--- THE DATA Enclosed Below ---

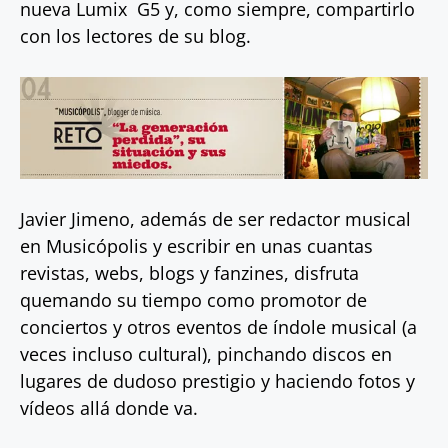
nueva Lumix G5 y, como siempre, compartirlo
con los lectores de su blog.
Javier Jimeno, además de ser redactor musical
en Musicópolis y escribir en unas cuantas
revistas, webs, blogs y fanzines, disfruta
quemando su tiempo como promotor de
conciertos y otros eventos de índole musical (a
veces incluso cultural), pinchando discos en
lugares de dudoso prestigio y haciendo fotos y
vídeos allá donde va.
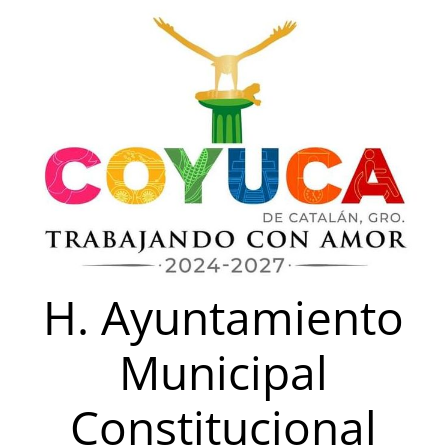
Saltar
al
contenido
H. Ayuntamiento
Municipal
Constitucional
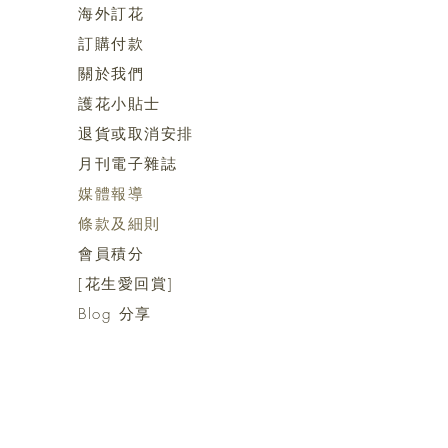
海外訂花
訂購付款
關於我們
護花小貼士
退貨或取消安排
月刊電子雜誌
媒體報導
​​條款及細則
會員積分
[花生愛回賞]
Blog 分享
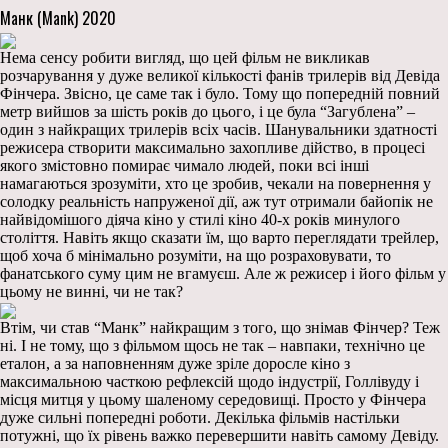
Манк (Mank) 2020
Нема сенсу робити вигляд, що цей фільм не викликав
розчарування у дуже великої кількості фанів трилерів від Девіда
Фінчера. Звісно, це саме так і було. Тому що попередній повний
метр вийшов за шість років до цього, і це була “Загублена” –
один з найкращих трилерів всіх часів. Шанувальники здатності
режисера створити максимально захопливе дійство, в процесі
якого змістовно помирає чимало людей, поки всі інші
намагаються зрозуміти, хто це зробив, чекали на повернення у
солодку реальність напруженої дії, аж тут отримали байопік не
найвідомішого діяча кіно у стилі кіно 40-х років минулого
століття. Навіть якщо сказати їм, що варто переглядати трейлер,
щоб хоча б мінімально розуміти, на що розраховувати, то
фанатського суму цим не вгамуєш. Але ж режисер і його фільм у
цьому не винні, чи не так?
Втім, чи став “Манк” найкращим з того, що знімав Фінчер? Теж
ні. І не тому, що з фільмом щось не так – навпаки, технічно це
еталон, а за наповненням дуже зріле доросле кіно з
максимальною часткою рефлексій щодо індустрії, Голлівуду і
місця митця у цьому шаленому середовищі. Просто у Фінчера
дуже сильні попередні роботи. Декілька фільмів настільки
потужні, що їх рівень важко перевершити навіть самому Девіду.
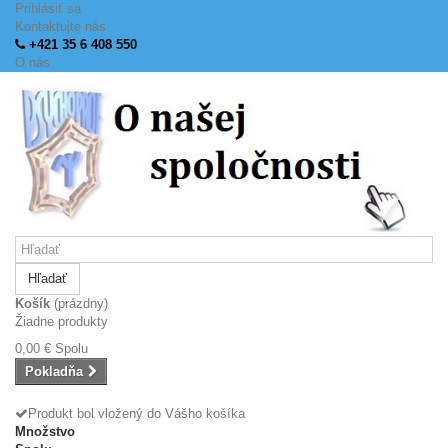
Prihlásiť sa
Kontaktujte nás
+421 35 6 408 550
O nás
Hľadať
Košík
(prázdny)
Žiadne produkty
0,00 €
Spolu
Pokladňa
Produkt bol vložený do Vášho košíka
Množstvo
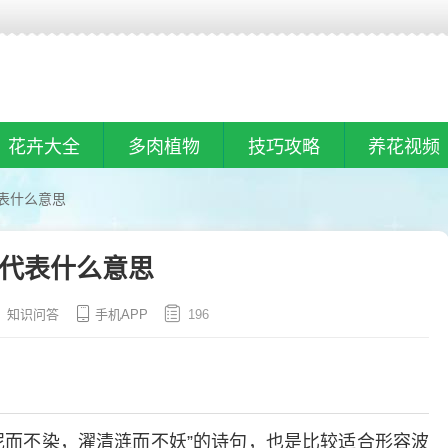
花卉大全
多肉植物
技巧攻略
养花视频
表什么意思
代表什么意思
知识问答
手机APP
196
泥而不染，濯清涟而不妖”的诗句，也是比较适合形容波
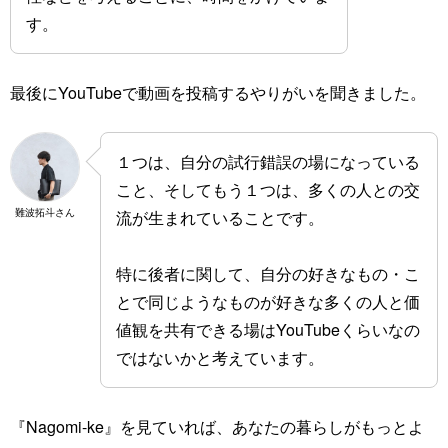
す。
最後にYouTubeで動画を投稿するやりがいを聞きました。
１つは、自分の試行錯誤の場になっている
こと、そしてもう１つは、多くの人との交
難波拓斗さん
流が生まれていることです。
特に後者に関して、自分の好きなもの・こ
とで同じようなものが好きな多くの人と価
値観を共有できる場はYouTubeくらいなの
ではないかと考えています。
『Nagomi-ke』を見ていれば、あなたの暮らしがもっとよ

--- End of Enclosed THE DATA ---
--- THE DATA Enclosed Below ---

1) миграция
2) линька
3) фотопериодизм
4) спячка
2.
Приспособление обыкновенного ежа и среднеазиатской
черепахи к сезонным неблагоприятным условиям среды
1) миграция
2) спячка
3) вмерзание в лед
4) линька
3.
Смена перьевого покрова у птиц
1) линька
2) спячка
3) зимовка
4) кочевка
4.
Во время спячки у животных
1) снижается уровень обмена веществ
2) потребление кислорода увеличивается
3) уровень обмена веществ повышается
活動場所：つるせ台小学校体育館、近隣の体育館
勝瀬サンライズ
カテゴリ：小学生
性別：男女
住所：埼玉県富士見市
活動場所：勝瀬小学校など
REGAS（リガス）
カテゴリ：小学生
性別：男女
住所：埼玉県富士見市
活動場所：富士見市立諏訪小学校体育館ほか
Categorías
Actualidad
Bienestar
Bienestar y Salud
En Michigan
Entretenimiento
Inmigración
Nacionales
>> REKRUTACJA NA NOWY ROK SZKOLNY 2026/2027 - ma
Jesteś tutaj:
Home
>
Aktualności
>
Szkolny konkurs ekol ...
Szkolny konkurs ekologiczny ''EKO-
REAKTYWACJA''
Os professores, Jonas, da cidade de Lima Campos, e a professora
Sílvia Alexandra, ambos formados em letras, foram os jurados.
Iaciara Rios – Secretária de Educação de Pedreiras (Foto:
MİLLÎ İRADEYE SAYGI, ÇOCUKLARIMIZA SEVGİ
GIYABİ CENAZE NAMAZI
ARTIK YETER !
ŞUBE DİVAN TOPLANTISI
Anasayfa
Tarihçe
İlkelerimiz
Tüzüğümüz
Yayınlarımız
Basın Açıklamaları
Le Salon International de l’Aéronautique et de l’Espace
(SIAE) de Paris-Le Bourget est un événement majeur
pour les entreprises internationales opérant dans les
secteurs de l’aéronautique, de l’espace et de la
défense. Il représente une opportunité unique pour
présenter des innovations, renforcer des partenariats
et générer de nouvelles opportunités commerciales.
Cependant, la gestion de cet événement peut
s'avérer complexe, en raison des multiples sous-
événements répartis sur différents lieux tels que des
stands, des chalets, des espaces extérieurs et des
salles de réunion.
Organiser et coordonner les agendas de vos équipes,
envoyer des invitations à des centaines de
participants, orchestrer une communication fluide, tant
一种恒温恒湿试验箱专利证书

--- End of Enclosed THE DATA ---

- [EXERCISE] Please find every line in the data above that contains the word "musical" and copy each of those lines. Case counts.

- [THE COMPLETED TASK]
Javier Jimeno, además de ser redactor musical
conciertos y otros eventos de índole musical (a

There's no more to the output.